The Jacobian does indeed help, but has been written in a way that is not properly vectorised. Once vectorised it looks like:

import numpy as np
from numpy.random import default_rng
from scipy import optimize as opt
from timeit import timeit

rand = default_rng(seed=0)
reg_factor = 5
reg_factor_channel = rand.integers(1, 10, size=9)
reg_vector = reg_factor / len(reg_factor_channel) / reg_factor_channel


def residuals_mse(
    coef: np.ndarray,
    unshimmed_vec: np.ndarray,
    coil_mat: np.ndarray,
    factor: float,
) -> float:
    inner = unshimmed_vec + coil_mat@coef
    return inner.dot(inner)/len(inner)/factor + np.abs(coef).dot(reg_vector)


def old_residuals_mse(coef, unshimmed_vec, coil_mat, factor):
    return np.mean(
        (unshimmed_vec + np.sum(coil_mat * coef, axis=1, keepdims=False)) ** 2) / factor + (
            reg_factor * np.mean(np.abs(coef) / reg_factor_channel))
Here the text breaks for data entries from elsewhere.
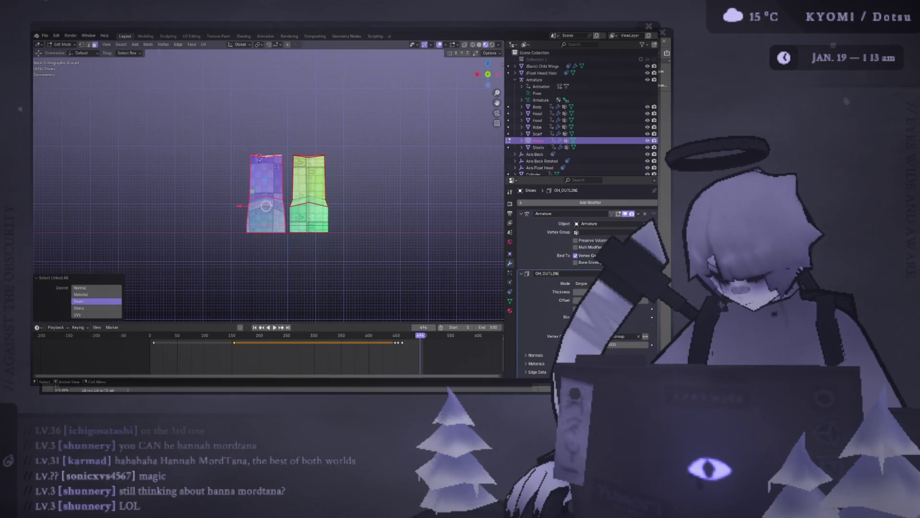
Duplicate that shoe, separate it into Shoes.001, and select the new object at object level
{"action": "key", "text": "shift+d"}
{"action": "right_click", "coordinate": [226, 178]}
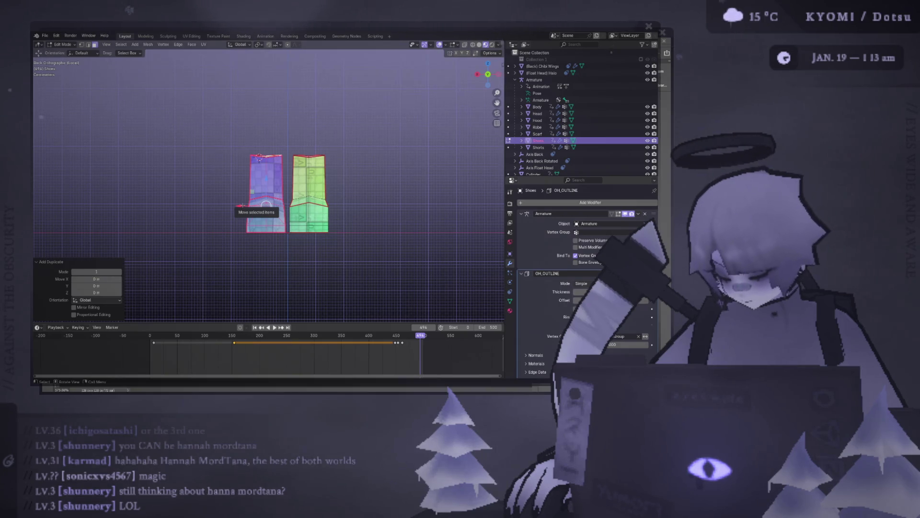
{"action": "key", "text": "p"}
{"action": "left_click", "coordinate": [244, 208]}
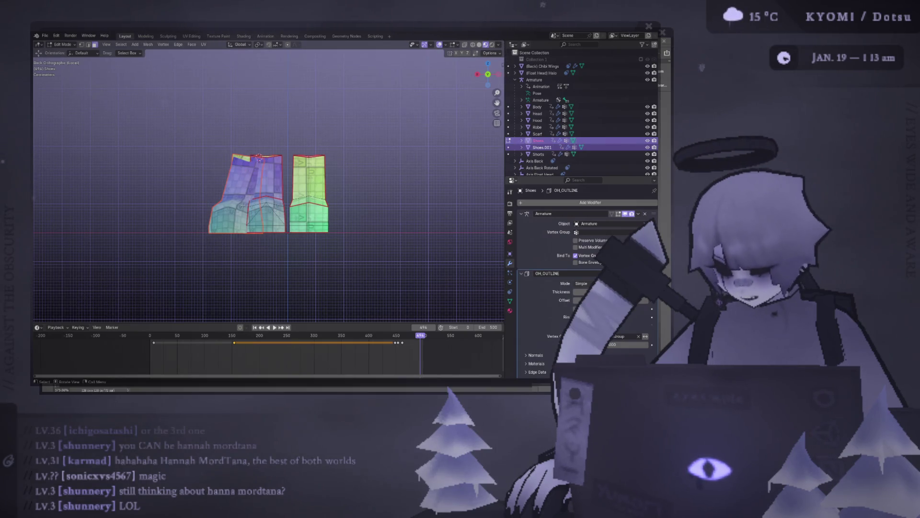
{"action": "mouse_move", "coordinate": [257, 156]}
{"action": "middle_mouse_down"}
{"action": "mouse_move", "coordinate": [302, 173]}
{"action": "mouse_move", "coordinate": [287, 165]}
{"action": "middle_mouse_up"}
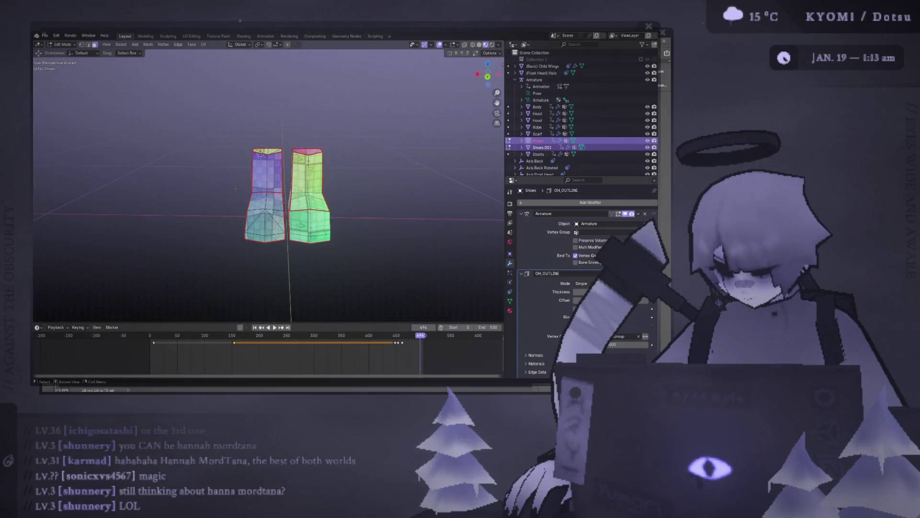
{"action": "left_click", "coordinate": [541, 148]}
{"action": "key", "text": "Tab"}
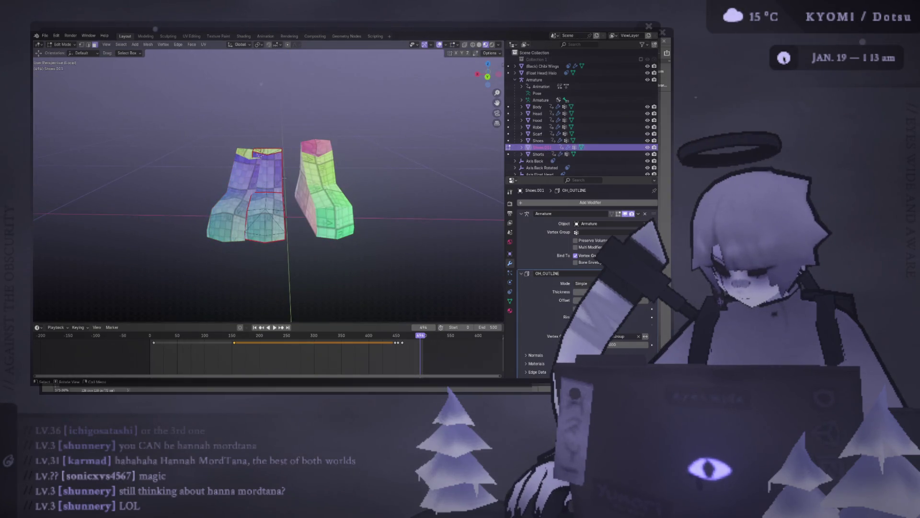
Bring Shoes.001 into local view on its own from a back view
{"action": "left_click", "coordinate": [538, 140]}
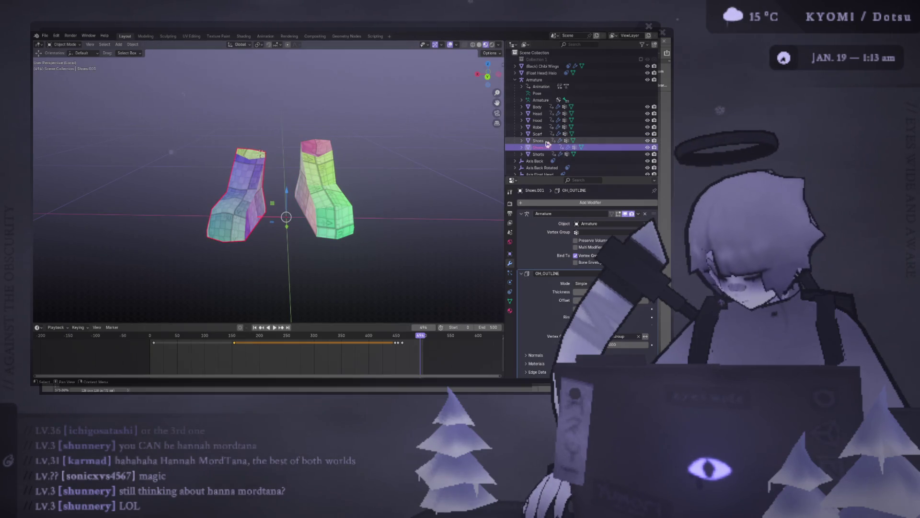
{"action": "key", "text": "Tab"}
{"action": "key", "text": "Tab"}
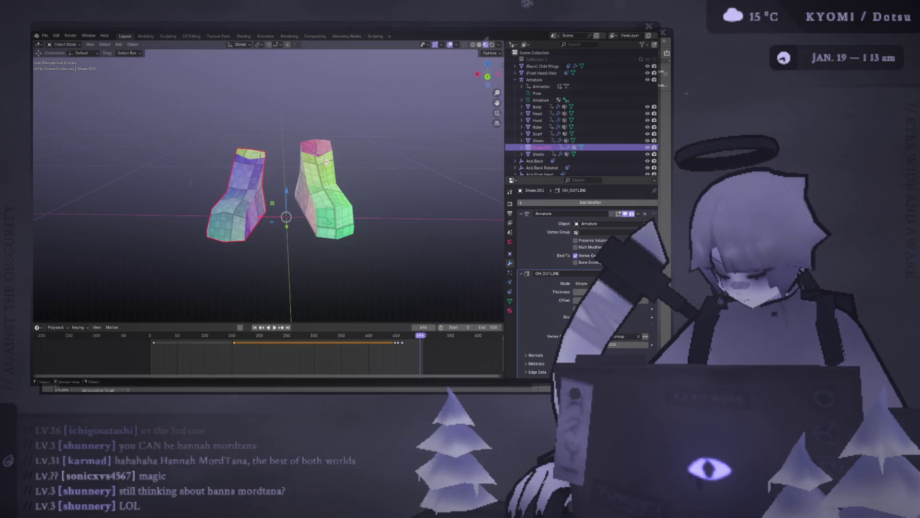
{"action": "key", "text": "ctrl+KP_1"}
{"action": "key", "text": "KP_Divide"}
{"action": "scroll", "coordinate": [325, 160], "scroll_direction": "down", "scroll_amount": 5}
{"action": "middle_click_drag", "start_coordinate": [326, 160], "coordinate": [301, 187]}
{"action": "key", "text": "Tab"}
Remove the Armature and OH_OUTLINE modifiers from Shoes.001 and add a Mirror modifier
{"action": "left_click", "coordinate": [647, 215]}
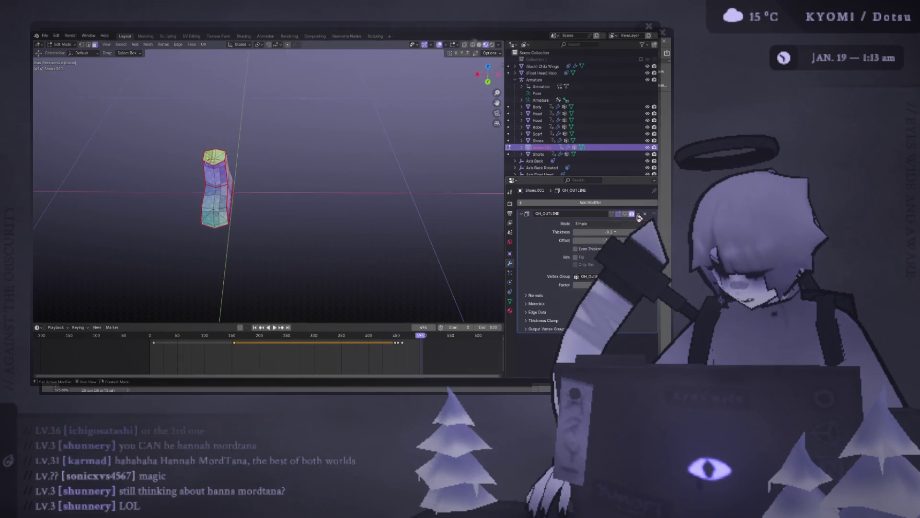
{"action": "left_click", "coordinate": [647, 215]}
{"action": "left_click", "coordinate": [612, 203]}
{"action": "left_click", "coordinate": [641, 282]}
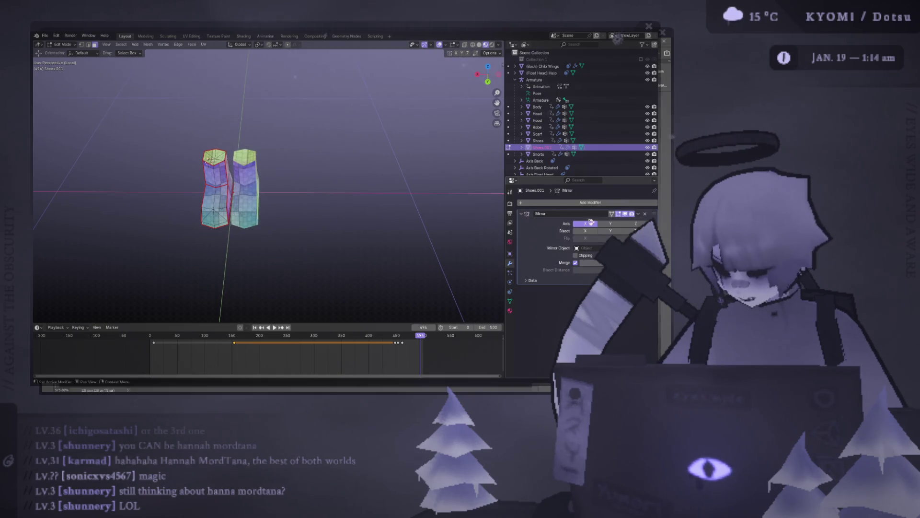
{"action": "middle_click_drag", "start_coordinate": [431, 216], "coordinate": [348, 200]}
{"action": "key", "text": "ctrl+KP_1"}
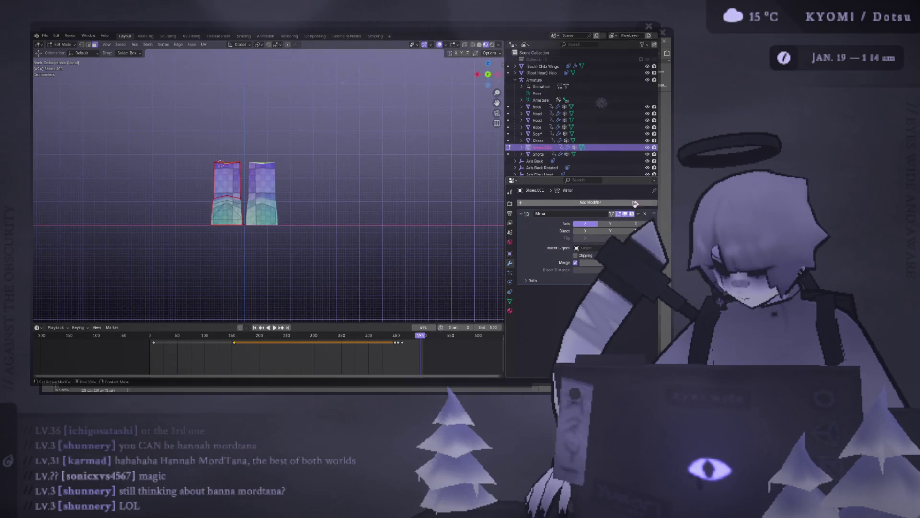
Apply the Mirror modifier in object mode, baking the mirrored shoe into Shoes.001
{"action": "left_click", "coordinate": [642, 214]}
{"action": "key", "text": "Tab"}
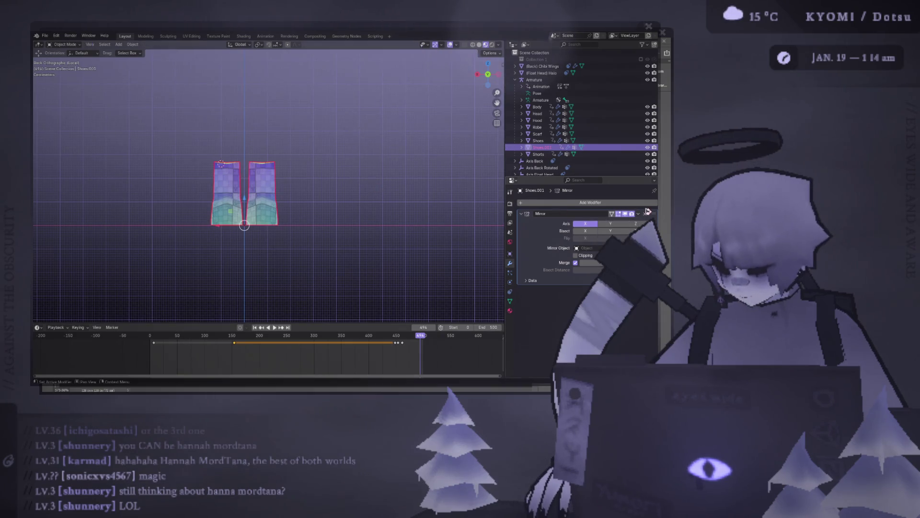
{"action": "left_click", "coordinate": [638, 215]}
{"action": "left_click", "coordinate": [637, 223]}
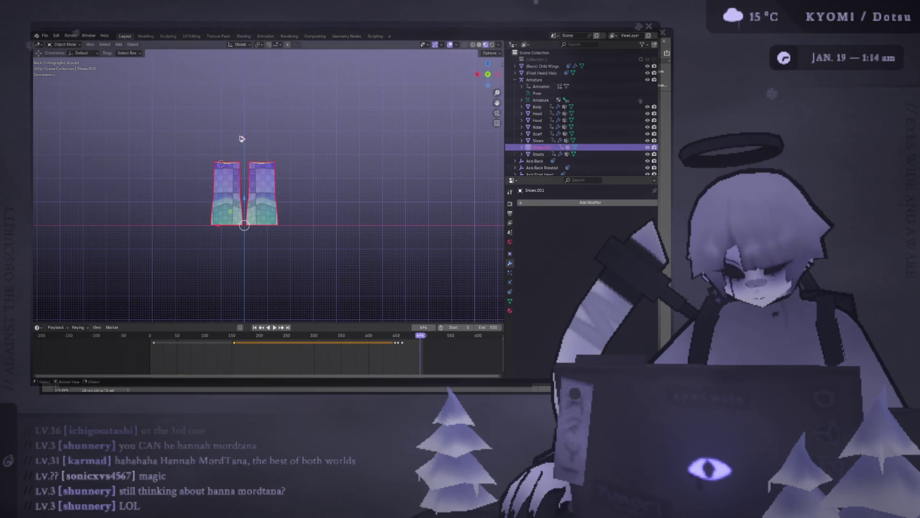
{"action": "middle_click_drag", "start_coordinate": [243, 137], "coordinate": [274, 123]}
Select both shoe objects with Shoes active and bring up the object context menu
{"action": "left_click", "coordinate": [540, 140], "text": "shift"}
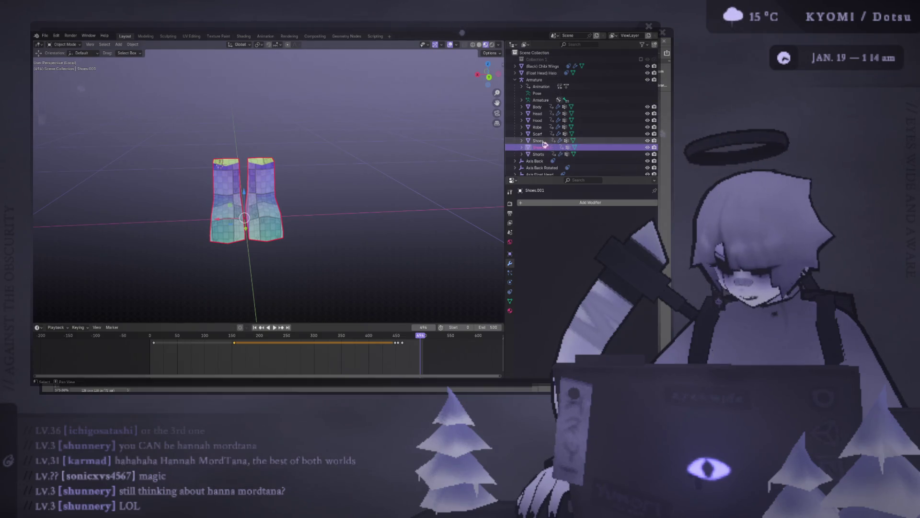
{"action": "right_click", "coordinate": [273, 170]}
{"action": "left_click", "coordinate": [288, 144]}
{"action": "right_click", "coordinate": [302, 173]}
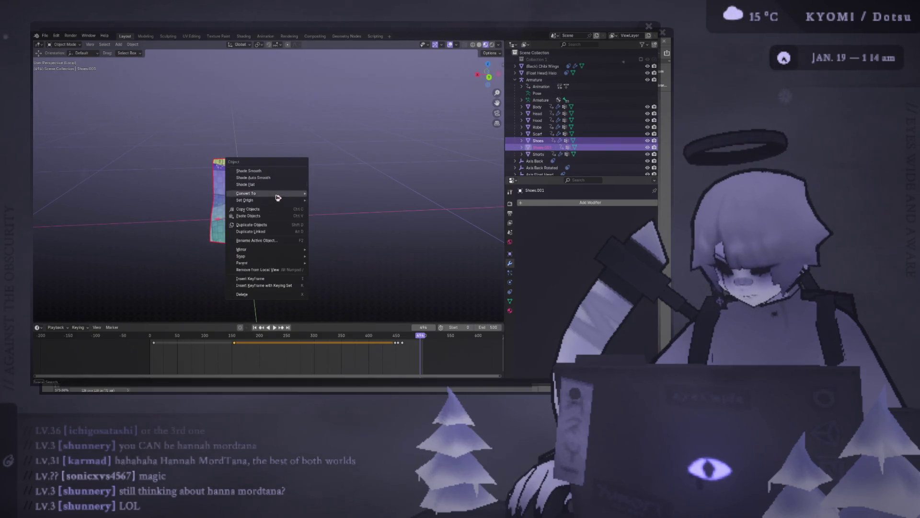
{"action": "left_click", "coordinate": [548, 154]}
{"action": "left_click", "coordinate": [544, 146]}
{"action": "right_click", "coordinate": [345, 139]}
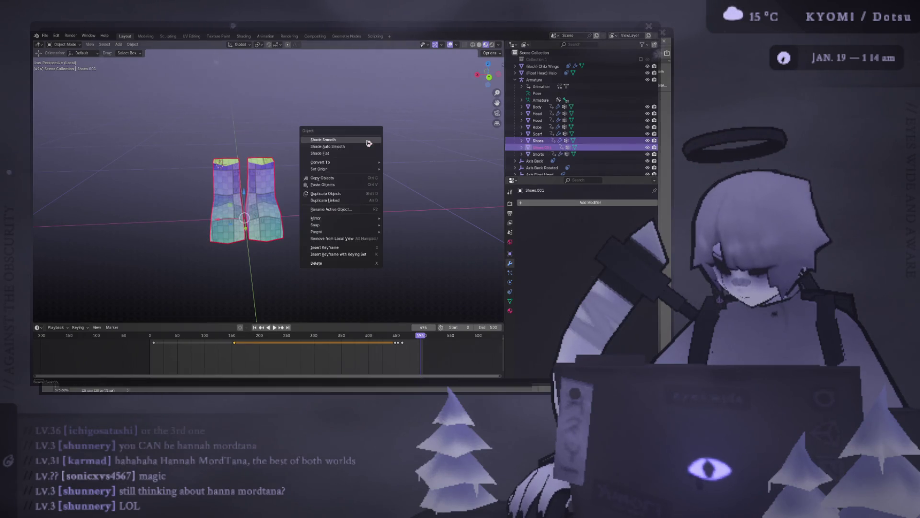
{"action": "left_click", "coordinate": [541, 143]}
{"action": "right_click", "coordinate": [334, 143]}
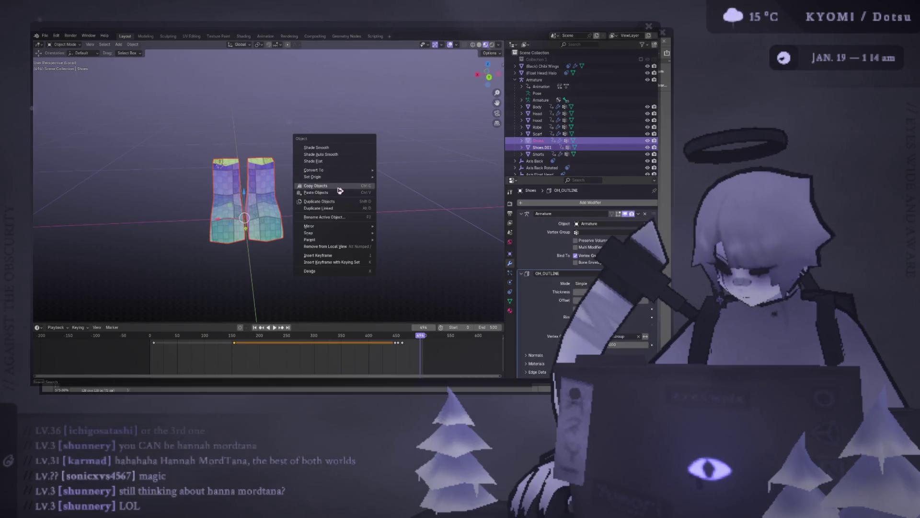
Reselect both shoes with Shoes active and join Shoes.001 into Shoes
{"action": "left_click", "coordinate": [539, 142], "text": "ctrl"}
{"action": "right_click", "coordinate": [387, 155]}
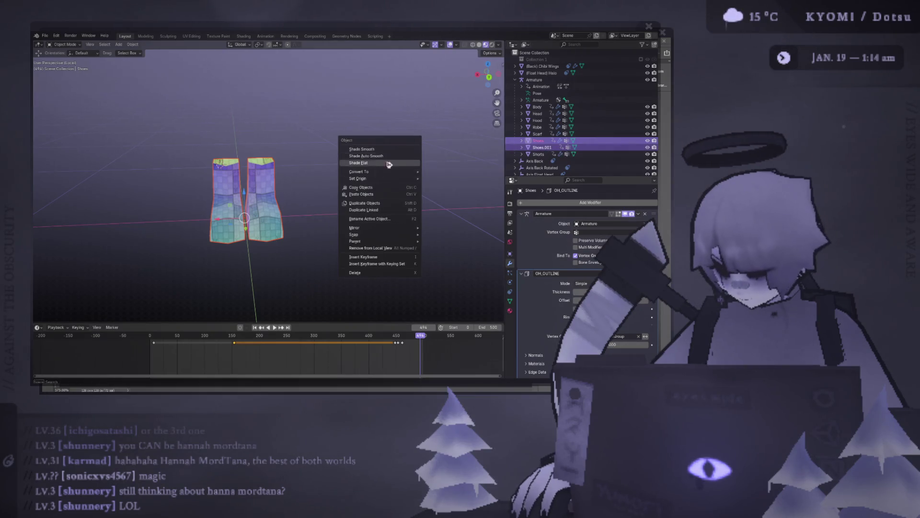
{"action": "left_click", "coordinate": [250, 119]}
{"action": "middle_click_drag", "start_coordinate": [297, 170], "coordinate": [327, 156]}
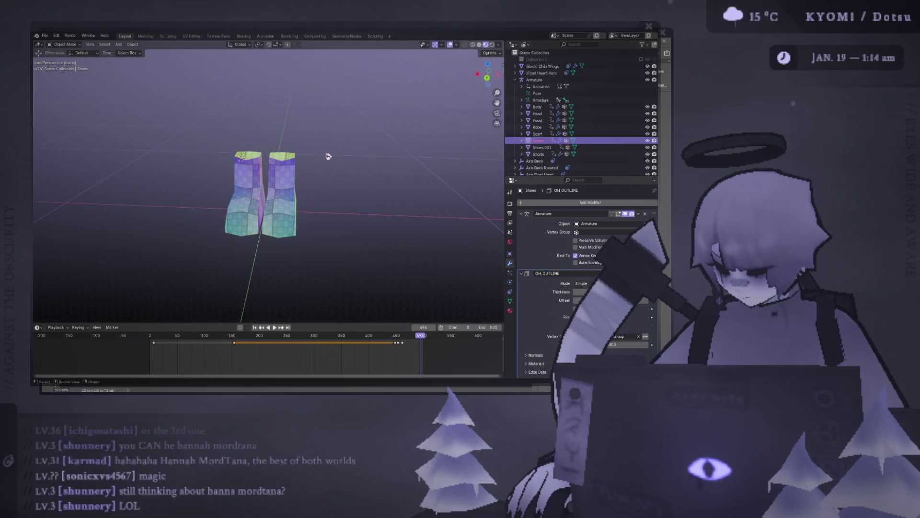
{"action": "key", "text": "ctrl+KP_1"}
def residuals_mse_jacobian(
    coef: np.ndarray,
    unshimmed_vec: np.ndarray,
    coil_mat: np.ndarray,
    factor: float,
) -> np.ndarray:
    b = 2 / unshimmed_vec.size / factor
    return b * (
        unshimmed_vec + coil_mat@coef
    )@coil_mat + np.sign(coef) * reg_vector


def old_residuals_mse_jacobian(coef, unshimmed_vec, coil_mat, factor):
    b = (2 / (unshimmed_vec.size * factor))
    jacobian = np.array([
        b * np.sum((unshimmed_vec + np.matmul(coil_mat, coef)) *            coil_mat[:, j]) +
        np.sign(coef[j]) * (reg_factor / (9 * reg_factor_channel[j]))
        for j in range(coef.size)
    ])

    return jacobian


def main() -> None:
    unshimmed_vec = rand.integers(100, size=150)
    coil_mat = rand.integers(100, size=(150, 9))
    factor = 2
    args = unshimmed_vec, coil_mat, factor

    currents_sp = None
    def run():
        nonlocal currents_sp
        currents_sp = opt.minimize(
            fun=residuals_mse,
            x0=np.zeros_like(reg_factor_channel),
            args=args,
            method='SLSQP',
            jac=residuals_mse_jacobian,
        )

    t = timeit(run, number=1)
    print(currents_sp)
    print(t, 'seconds')

    r_old = old_residuals_mse(currents_sp.x, *args)
    assert np.isclose(r_old, currents_sp.fun)

    j_new = residuals_mse_jacobian(currents_sp.x, *args)
    j_old = old_residuals_mse_jacobian(currents_sp.x, *args)
    assert np.allclose(j_old, j_new)


if __name__ == '__main__':
    main()
 message: Optimization terminated successfully
 success: True
  status: 0
     fun: 435.1661470650057
       x: [-1.546e-01 -8.305e-02 -1.637e-01 -1.106e-01 -1.033e-01
           -8.792e-02 -9.908e-02 -8.666e-02 -1.217e-01]
     nit: 7
     jac: [-4.396e-02 -8.791e-02 -3.385e-02 -9.817e-02 -9.516e-02
           -8.223e-02 -7.154e-02 -9.907e-02 -5.939e-02]
    nfev: 31
    njev: 7
0.005059799994342029 seconds
2
Infinity77 On

I would suggest trying the library NLOpt. It also has SLSQP as nonlinear solver (among many others), and I found it to be faster in many instances than SciPy optimize.

However, you’re talking 50 ms per run, you won’t get down to 5 ms.

If you’re looking to squeeze as much performance as possible, I would probably go to the metal and re-implement the objective function and Jacobian in Fortran (or C) and then use f2py (or Cython) to bridge them to Python. Looks a bit of an overkill to me though.